Not sure how to find your tribe? Here’s Gus Worland’s simple tip

This year marks the fifth anniversary of Gotcha4Life, with founder Gus Worland reflecting on his involvement with the foundation and what lies ahead.

When Gus Worland founded Gotcha4Life in 2017, it was driven by the goal to reduce suicide rates in Australia and one day eliminate them altogether.

Gotcha4Life believes in the positive impact of delivering presentations, workshops and sustainable training programs to build mental fitness and the need to identify a Gotcha4Life Mate.

A Gotcha4Life Mate is someone you know you can speak openly and honestly to when times are tough, so no one worries alone.

Today the not-for-profit foundation continues to make progress, even when confronted with the pandemic.

“When Covid hit, we pivoted really quickly and put all of our programs and presentations on virtual formats, and we found that we were actually able to connect with more people virtually than we anticipated,” Gus says.

“We realised many Australians struggle to discuss mental health face to face.”

And while in-person sessions have since resumed, the virtual sessions are now a permanent fixture of the program.

New personalities join the Gotcha cause

This year also welcomes five new presenters: Australian Olympian Georgie Rowe, former Married at First Sight star Cameron Merchant, Big Sports Breakfast host Jaimee Rogers, Australian Army officer Hugo Toovey and former Dutch soldier and mental health advocate Anton Nootenboom.

“The new presenters are an amazing group of people that I’ve known for a while now and it’s really important when you’re doing this type of work that the people presenting are your type of people,” Gus says.

This past April saw the introduction of the Mateship Miles Roadshow, a new fundraising and awareness initiative in which Gus joined forces with Channel 9’s Today Show host Karl Stefanovic as part of a Gotcha4Life donation drive.

The pair spent a week travelling across Victoria and New South Wales, raising a combined total of $130,000.

How to find the people who’ve Gotcha

Gus knows the topic of mental health can overwhelm people who want to help, but aren’t quite sure where to start.

“What I’ve been telling people is to look after their own village, their own community, tribe, group or team — whatever you want to call it,” Gus says.

“Figure out who those important to you are by writing on a piece of paper a list of people you cannot imagine living without. That is your village.

“If you just focus on looking after them, if you are vulnerable with them, and let them know they can be vulnerable with you — that you don’t want them to worry alone because they’ve got you to speak to — all of a sudden, you’ve got this deeper, better relationship with people that you love.”

Gus hopes if we all do this our relationships will eventually overlap and Australians will collectively have a stronger, more robust support network.

The shocking truth about mental ill-health

“When you tell people the statistics surrounding suicide, it really does shock them,” Gus says.

“Most people know there’s a problem with mental health and mental fitness, but they don’t really understand the true numbers.
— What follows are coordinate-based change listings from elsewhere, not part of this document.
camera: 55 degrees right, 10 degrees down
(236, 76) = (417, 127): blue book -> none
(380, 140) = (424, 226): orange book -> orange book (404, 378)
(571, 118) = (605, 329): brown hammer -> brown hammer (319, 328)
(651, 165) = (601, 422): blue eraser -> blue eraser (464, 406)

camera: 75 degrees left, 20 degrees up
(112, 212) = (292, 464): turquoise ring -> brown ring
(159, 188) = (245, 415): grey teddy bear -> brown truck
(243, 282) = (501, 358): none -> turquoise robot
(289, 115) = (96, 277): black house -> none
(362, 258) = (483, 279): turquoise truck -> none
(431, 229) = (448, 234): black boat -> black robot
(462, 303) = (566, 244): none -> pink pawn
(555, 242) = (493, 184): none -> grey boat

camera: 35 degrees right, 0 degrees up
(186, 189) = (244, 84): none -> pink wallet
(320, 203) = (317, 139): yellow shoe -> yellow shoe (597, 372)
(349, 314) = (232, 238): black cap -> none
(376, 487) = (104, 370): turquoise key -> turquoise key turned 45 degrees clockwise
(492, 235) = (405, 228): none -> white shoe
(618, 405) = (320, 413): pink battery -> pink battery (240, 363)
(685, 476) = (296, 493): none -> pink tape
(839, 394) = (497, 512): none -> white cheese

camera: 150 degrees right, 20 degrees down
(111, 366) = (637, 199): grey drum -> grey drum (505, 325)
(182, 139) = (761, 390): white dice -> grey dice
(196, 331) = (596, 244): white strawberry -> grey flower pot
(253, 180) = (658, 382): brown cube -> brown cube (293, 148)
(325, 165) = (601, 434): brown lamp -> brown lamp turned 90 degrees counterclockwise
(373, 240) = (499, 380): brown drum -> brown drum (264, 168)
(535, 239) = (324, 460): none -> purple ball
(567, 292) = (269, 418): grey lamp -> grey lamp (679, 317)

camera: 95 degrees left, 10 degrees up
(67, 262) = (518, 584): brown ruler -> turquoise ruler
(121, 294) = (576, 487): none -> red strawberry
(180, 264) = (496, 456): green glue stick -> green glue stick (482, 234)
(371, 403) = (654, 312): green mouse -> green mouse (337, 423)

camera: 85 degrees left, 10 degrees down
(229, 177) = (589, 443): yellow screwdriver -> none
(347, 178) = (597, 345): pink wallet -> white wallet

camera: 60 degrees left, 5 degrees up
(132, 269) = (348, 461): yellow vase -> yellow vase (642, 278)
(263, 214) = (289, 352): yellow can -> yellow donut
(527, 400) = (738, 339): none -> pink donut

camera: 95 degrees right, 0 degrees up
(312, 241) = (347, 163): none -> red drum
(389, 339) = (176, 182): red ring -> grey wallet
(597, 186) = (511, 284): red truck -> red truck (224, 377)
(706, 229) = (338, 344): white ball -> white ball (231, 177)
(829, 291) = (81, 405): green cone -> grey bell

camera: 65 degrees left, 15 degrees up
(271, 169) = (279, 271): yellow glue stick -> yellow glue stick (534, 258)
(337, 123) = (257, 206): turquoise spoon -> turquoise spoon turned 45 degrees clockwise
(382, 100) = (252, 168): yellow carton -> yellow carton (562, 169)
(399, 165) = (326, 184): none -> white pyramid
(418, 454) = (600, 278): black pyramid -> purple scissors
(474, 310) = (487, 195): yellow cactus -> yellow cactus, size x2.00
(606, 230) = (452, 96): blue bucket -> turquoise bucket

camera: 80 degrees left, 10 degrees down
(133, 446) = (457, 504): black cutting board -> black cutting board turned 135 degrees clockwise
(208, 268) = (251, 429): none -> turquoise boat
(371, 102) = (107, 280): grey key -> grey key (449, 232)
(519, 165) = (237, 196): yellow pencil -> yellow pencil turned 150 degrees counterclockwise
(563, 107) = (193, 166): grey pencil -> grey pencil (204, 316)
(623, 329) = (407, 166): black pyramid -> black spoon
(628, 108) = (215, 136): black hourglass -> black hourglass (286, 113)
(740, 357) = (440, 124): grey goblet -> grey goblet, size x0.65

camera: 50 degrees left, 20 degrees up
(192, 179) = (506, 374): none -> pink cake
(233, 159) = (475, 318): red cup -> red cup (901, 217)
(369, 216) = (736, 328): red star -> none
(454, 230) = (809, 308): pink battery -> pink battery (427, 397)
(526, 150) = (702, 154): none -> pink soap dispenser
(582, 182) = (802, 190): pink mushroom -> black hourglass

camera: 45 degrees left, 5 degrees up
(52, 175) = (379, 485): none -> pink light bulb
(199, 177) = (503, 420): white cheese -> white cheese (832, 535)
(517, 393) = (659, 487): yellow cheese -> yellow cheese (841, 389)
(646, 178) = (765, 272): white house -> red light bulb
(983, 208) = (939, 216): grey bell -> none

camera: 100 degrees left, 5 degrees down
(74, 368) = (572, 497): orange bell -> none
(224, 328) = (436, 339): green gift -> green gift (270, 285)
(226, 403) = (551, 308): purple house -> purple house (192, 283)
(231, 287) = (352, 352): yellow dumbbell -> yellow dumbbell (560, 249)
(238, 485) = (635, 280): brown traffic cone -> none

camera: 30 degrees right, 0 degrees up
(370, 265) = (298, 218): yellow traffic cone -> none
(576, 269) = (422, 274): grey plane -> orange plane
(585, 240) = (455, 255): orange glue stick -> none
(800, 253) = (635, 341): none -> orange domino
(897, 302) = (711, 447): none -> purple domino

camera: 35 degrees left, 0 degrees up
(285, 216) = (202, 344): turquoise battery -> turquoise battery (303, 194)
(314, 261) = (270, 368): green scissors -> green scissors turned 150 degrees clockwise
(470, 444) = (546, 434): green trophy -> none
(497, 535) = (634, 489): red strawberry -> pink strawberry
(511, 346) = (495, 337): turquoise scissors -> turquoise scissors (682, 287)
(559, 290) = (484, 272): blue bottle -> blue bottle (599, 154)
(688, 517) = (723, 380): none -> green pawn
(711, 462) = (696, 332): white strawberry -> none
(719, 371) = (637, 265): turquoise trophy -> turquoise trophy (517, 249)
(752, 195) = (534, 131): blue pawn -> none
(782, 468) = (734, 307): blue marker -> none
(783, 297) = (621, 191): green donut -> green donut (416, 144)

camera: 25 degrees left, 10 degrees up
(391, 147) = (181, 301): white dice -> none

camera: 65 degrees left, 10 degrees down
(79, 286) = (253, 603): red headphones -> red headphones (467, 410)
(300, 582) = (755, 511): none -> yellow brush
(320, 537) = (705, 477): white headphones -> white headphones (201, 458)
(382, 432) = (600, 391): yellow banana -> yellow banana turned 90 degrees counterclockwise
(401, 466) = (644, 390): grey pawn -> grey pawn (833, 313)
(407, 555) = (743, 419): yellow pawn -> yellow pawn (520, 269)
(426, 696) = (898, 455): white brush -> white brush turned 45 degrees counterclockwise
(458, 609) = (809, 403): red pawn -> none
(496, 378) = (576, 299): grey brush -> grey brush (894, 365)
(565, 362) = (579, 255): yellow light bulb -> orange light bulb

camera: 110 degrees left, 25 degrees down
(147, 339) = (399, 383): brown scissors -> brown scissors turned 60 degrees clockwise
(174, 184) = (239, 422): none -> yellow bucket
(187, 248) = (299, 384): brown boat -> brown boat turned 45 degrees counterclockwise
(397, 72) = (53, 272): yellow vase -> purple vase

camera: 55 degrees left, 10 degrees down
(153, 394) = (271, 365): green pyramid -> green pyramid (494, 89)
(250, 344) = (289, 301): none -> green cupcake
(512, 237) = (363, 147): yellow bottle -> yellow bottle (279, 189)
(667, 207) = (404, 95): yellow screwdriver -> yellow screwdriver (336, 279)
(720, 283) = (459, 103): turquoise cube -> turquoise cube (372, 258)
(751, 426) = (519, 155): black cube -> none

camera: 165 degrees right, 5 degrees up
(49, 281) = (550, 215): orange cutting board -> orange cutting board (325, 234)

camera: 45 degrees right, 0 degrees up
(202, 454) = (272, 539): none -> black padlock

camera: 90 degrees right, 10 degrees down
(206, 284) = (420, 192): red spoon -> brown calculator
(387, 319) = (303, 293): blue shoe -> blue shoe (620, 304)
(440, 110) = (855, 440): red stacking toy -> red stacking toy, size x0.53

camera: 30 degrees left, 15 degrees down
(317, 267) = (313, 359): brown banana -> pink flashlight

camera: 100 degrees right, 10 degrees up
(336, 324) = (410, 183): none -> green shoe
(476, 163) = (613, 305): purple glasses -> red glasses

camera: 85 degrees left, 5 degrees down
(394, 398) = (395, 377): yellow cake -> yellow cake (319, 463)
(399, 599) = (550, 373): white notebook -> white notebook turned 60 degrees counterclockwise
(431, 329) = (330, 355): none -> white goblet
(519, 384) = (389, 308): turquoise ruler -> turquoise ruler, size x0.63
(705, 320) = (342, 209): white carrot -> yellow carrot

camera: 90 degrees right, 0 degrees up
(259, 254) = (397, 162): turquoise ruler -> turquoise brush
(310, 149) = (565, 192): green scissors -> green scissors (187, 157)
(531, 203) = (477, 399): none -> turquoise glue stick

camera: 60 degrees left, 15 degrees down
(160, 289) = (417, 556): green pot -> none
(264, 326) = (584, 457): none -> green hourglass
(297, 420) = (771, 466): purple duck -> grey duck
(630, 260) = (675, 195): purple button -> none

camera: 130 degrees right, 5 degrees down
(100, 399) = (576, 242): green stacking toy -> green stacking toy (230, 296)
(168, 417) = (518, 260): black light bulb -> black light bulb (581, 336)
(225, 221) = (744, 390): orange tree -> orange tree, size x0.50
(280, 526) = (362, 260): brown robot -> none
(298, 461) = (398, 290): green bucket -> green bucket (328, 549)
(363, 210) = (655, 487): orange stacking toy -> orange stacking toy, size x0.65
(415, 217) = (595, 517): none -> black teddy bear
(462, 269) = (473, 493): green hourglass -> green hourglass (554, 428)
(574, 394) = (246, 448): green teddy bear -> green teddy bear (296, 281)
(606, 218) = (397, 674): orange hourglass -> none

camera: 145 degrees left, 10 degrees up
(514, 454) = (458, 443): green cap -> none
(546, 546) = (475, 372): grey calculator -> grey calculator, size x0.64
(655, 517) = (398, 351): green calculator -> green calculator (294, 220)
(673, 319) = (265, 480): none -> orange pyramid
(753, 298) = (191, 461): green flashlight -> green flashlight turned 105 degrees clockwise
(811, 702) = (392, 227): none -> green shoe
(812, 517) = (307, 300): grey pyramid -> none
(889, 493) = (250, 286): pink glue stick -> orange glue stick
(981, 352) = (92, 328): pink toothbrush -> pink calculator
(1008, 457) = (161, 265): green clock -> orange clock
“So, when you tell them seven men a day and two women a day are taking their lives and someone attempts to take their life every 28 seconds in Australia, it shocks people because they’re shocking stats.”

Together, Aussies are stronger

Gus already has a clear goal for Gotcha4Life’s 10-year milestone.

“I’ve always said I’ve wanted to get as many facilitators as possible, so in another five years’ time it would be fantastic to see 100 facilitators out there every day, in schools, in corporations, in workplaces, talking about mental health.

“I think it would make a tremendous change to our suicide rates.”

Since its inception, Gotcha4Life has hosted 4000 program sessions connecting 175,000 people while raising more than $10 million through fundraising and partnerships with companies such as Chemist Warehouse.

“I feel very honoured and extremely thankful to be part of it,” Gus says.